Egyptian Philosophy of Man and of Nature: Earth Movement. Hermes Trismegists to Tat on the Common Intellect. (Corpus Hermeticum XII; optimist gnosis):
This book echoes the philosophy found throughout the Corpus Hermeticum; that divine man, through divine intellect “participates in the intellect infused throughout the living world of divine nature” which sounds pretty familiar to me. This book also mentions Agathos Daimon, a divinity whom the fourth-century BC Egyptian Priest, Manetho, considered a First-Dynasty king (The Way of Hermes, Salaman 1999, pg. 79).
Here he is used as one of Hermes’ teachers. Agathos Daimon is also found within the teachings of Ancient Greece, but moreso as a spirit, which I'm sure you guys might already know, but I didn't, haha!
Egyptian Religion. The Asclepius (optimist gnosis):
Fortunately for the sake of moving my summary along, I don’t own the Asclepius in any form, so no cross referencing was done. The parts of this treatise that Yates chose to include remind me very much of what Blavatsky writes on cosmogenesis in The Secret Doctrine, which makes sense to me now that I read the exchange regarding SD between you, my brothers.
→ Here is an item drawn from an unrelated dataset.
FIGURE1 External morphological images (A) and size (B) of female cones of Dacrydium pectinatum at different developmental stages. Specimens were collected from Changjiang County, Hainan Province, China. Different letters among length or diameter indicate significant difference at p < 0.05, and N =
But Hermes gathers with Tat, Hammon, and Asclepius, and their fervour mixed with the presence of God fills the holy place, and Hermes speaks the divine love which talks of man being magnum miraculum because “he goes into the nature of god as though he himself were a god” and though he is related to demons, he hates this part of his nature and hopes divinity will save him.
The principal gods are then listed as follows:
Jupiter, the Sun, the 36 (also known as Horoscopes, the 36 ten degree segments that make up the 360 degrees of the zodiacal circle), and the seven spheres ruled by Fortune or Destiny.
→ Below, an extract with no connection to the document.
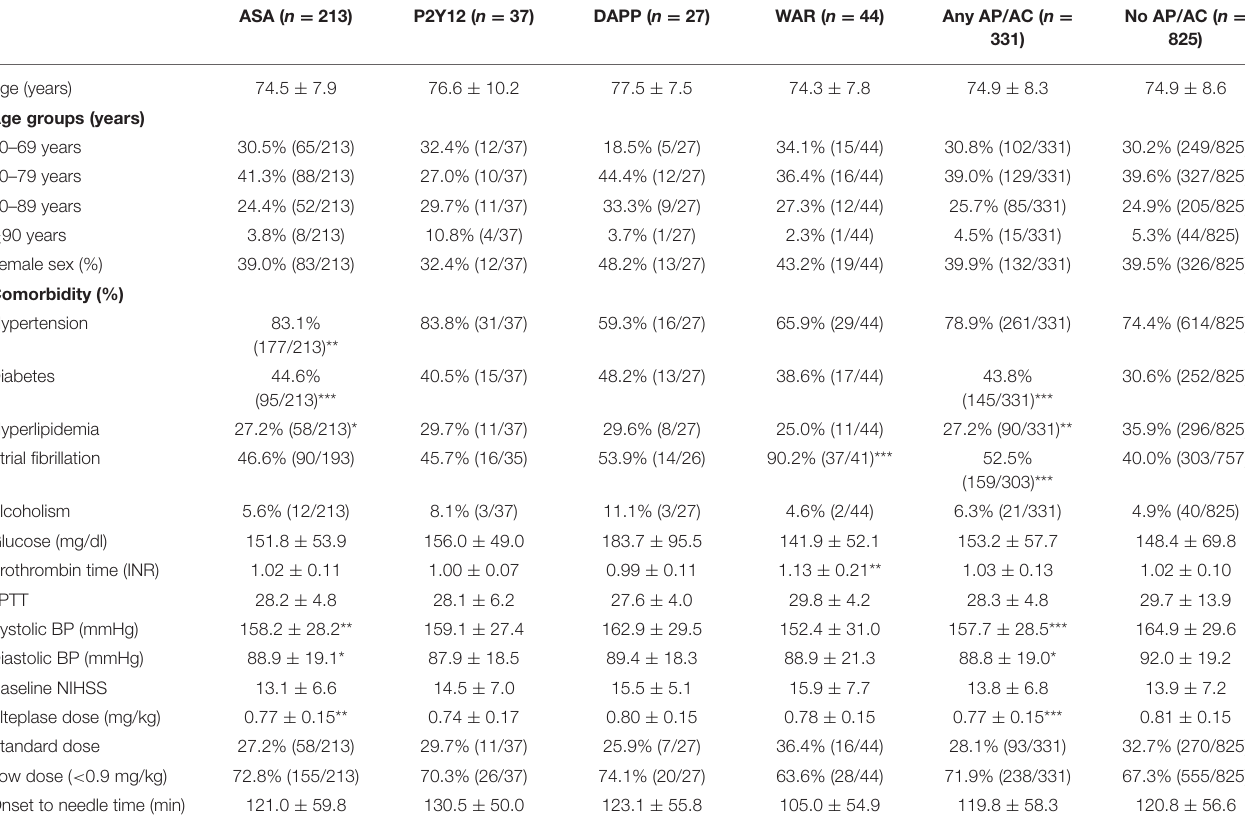
TABLE 1 | Characteristics of patients receiving antiplatelets and anticoagulants before intravenous thrombolysis (Total N =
Hermes goes into detail on how man makes gods in the form of statues, which is the main part of the treatise that Augustine condemned. This passage ends with a line lamenting the demise of the religion of Egypt, which then leads into the next section, The Lament (or the Apocalypse).
This passage opens on a prophecy that Egypt will become godless and corrupted by non-Egyptians when the Egyptian gods inevitably desert the Earth to go back to Heaven. During this period of darkness, man all suffer under godlessness. Then the One God will return and cleanse the world (I admit I chuckled a little at the part about pestilential maladies, given the current global circumstance) and restore the world to a state worthy of Him, imposed by His will.
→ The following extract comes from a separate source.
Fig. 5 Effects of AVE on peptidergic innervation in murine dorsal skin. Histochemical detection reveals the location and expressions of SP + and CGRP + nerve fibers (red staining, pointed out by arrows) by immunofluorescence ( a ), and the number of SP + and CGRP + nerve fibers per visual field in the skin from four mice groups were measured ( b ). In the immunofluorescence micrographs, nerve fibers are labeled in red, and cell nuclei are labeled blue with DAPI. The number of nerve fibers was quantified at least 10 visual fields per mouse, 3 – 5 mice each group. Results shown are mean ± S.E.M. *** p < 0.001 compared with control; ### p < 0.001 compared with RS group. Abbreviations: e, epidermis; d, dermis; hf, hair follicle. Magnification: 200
Yates goes on to state her belief that the rehabilitation of the Asclepius is chiefly responsible for the revival of magic during the renaissance. She loops back to Augustine’s interpretation of the Asclepius, Christianity being the light that saves the world from Egyptian idolatry, and reframes it the way the renaissance magician would now see it; that the Egyptian religion of the world, the religion of thought, would save the world from Christianity by infusing it with Egyptian piousness and goodness.
This chapter ends on a brief discussion of the portrait of Hermes with the Sibyls found in Duomo di Siena, laid in the 1480s, and how it stands as a symbol of deep reverence for the figure of Hermes Trismegistus in the Italian Renaissance.
Has anyone been here? I have recently added it to things I must see in this lifetime.